### PASSAGE FOR REVIEW ###

What I read/watched/played in December 2025. The season of Advent and Christmas is always hectic but this year, with a one and a bit year old it was even more so. Between singing in 2 Carol Services and 1 carol gig, shopping, travelling, seeing friends and family, I managed to read quite a lot. Maybe the more you do the more you can do, I dunno.
Books Read - 61/52
On Paper
The Full Moon Coffee Shop by Mai Mochizuki
This is a romance novel with talking cats that are “catifications” of the planets who explain a persons natal charts to people. This is astrology fiction and it is exceptionally cosy with plenty of delicious deserts and drinks described and a gentle tour through the lives of several individuals who are going through some heavy stuff.
Recommend if feeling the need for a light read but it is quite short, I read it in two days.
The Greeks by HDF Kitto
An excellent little book on the Ancient Greeks. Mostly concerned with the life and character of the Greeks covering their religion, the form, purpose, and structure of the polis, alongside a brief look at various wars. Eminently readable and conversational with plenty of niche information and insights all wrapped up in 250 pages.
The Great Hunt by Robert Jordan (Wheel of Time book 2)

###

▶ _TASK DETAILS_: Rewrite everything in the reading roundup from "What I read/watched/played" down to "some heavy stuff.", putting "baking" where "shopping" appears. The records have no connection to the reading roundup.

### RECORD EXCERPTS ###

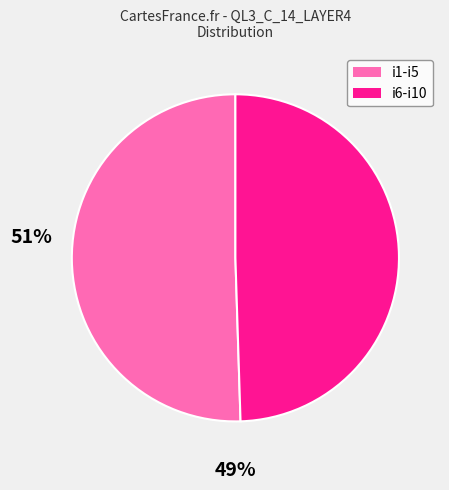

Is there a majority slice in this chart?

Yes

###
### RECORD EXCERPTS ###

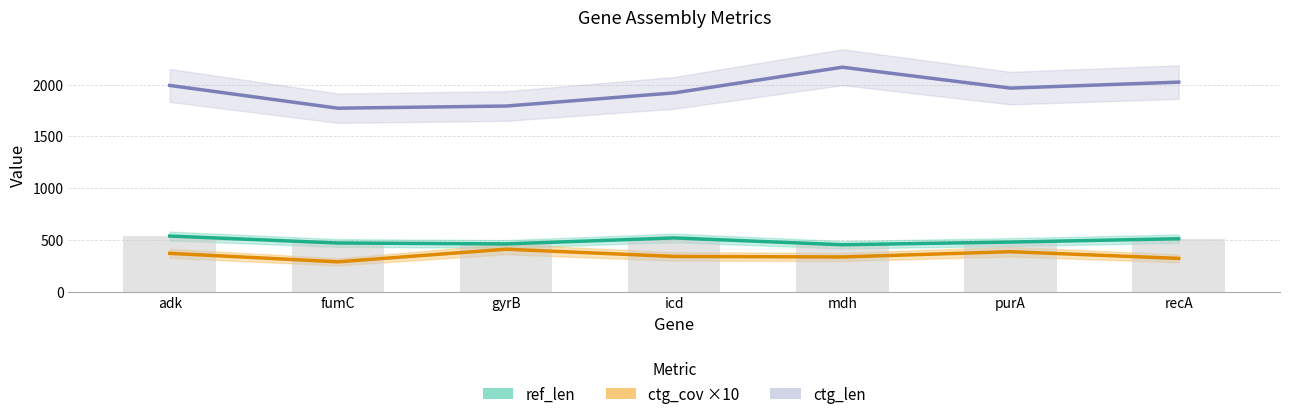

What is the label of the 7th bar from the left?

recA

###

▶ _ANSWER BOX_:
What I read/watched/played in December 2025. The season of Advent and Christmas is always hectic but this year, with a one and a bit year old it was even more so. Between singing in 2 Carol Services and 1 carol gig, baking, travelling, seeing friends and family, I managed to read quite a lot. Maybe the more you do the more you can do, I dunno.
Books Read - 61/52
On Paper
The Full Moon Coffee Shop by Mai Mochizuki
This is a romance novel with talking cats that are “catifications” of the planets who explain a persons natal charts to people. This is astrology fiction and it is exceptionally cosy with plenty of delicious deserts and drinks described and a gentle tour through the lives of several individuals who are going through some heavy stuff.